■ What to do:
The lines to repeat are those below from the one containing "left elbow: (634, 980)" down to the one containing "left back paw: (267, 1039)", both included; reproduce them exactly and nothing else.

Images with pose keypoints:
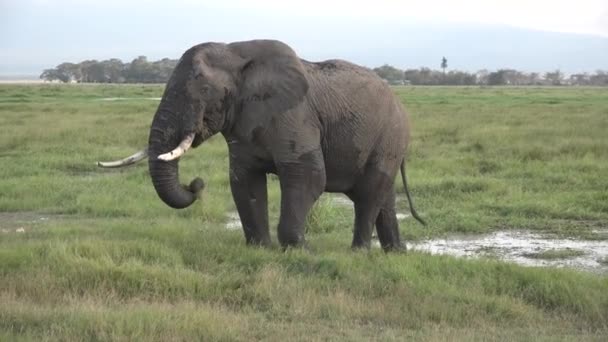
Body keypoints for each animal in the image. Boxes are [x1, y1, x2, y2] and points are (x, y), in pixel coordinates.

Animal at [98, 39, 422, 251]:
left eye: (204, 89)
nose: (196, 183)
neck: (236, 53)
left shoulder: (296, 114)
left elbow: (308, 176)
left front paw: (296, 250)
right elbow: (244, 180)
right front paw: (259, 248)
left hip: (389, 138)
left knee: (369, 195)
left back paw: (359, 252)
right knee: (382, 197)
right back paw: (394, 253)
...
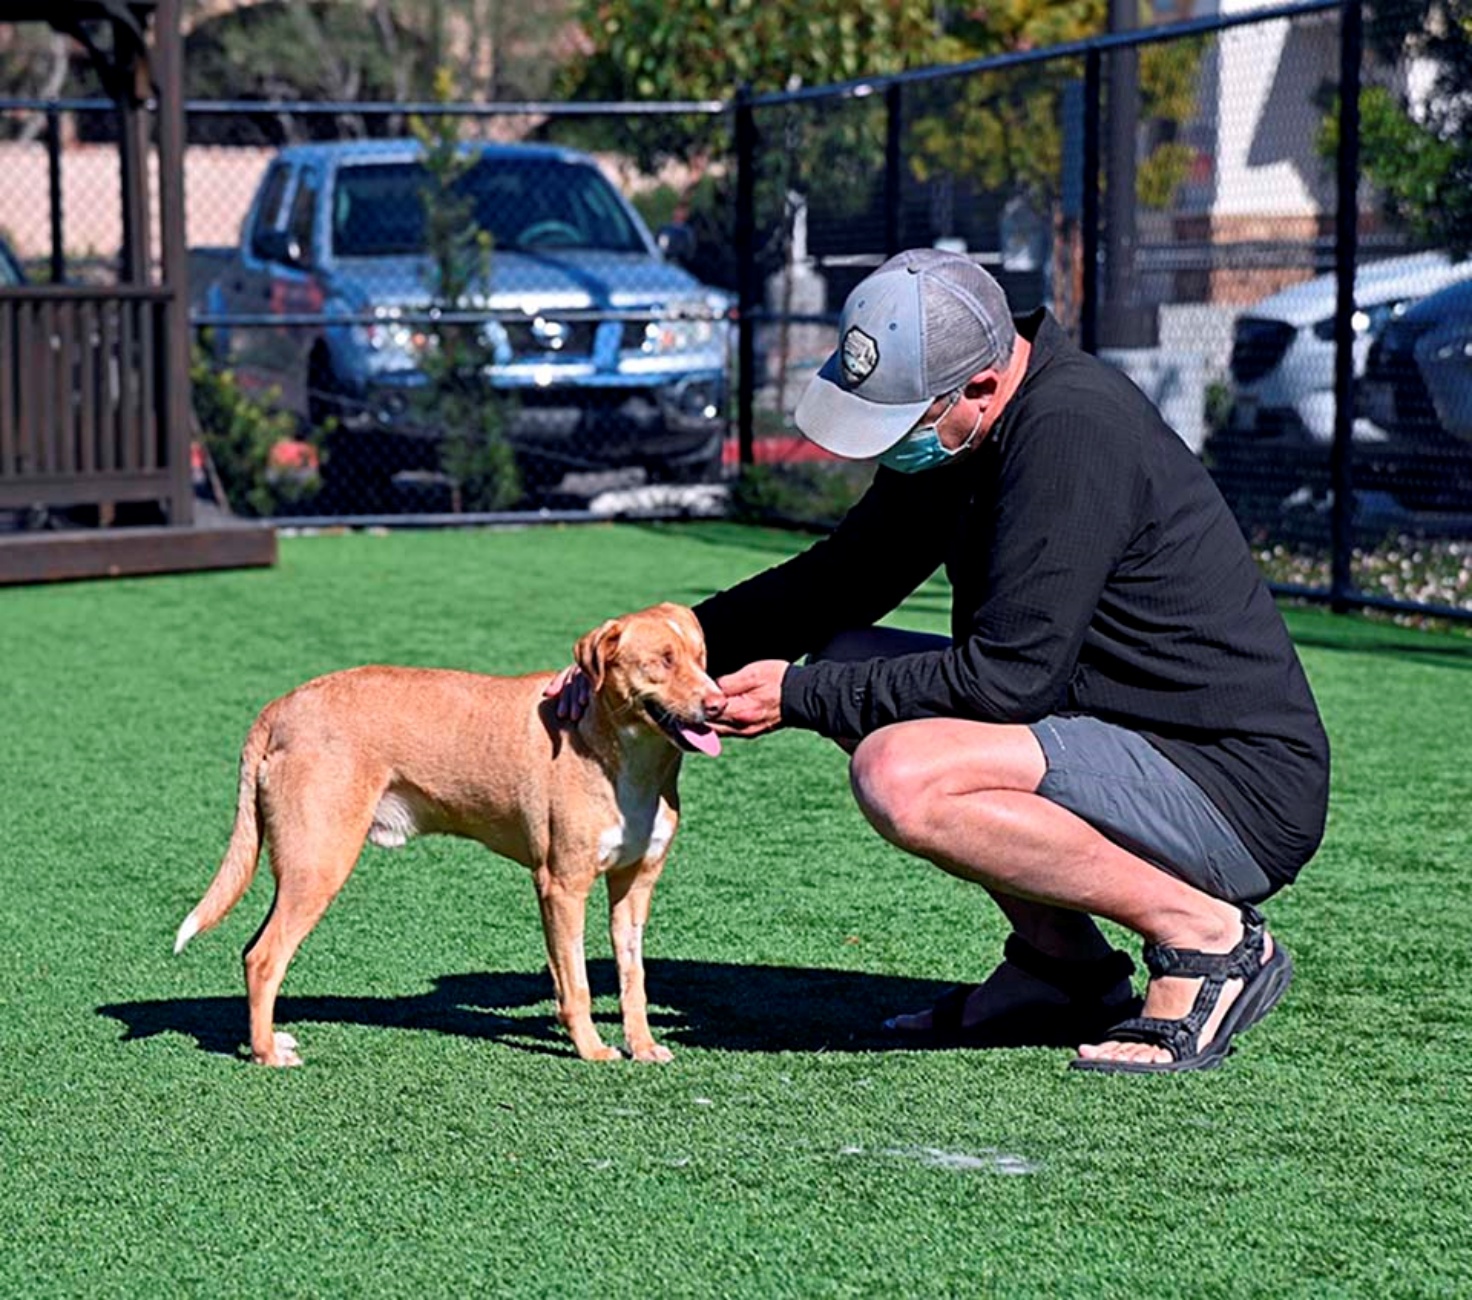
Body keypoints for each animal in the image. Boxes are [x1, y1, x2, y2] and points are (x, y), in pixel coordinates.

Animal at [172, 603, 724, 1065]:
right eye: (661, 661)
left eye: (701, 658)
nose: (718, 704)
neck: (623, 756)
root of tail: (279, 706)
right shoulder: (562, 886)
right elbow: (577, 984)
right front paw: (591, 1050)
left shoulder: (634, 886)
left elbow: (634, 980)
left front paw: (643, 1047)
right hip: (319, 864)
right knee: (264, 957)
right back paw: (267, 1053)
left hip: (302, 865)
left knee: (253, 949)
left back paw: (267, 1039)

■ Answer to this task:
left elbow: (634, 980)
left front paw: (643, 1047)
right hip: (319, 864)
right knee: (264, 957)
right back paw: (267, 1053)
left hip: (302, 865)
left knee: (253, 949)
left back paw: (267, 1039)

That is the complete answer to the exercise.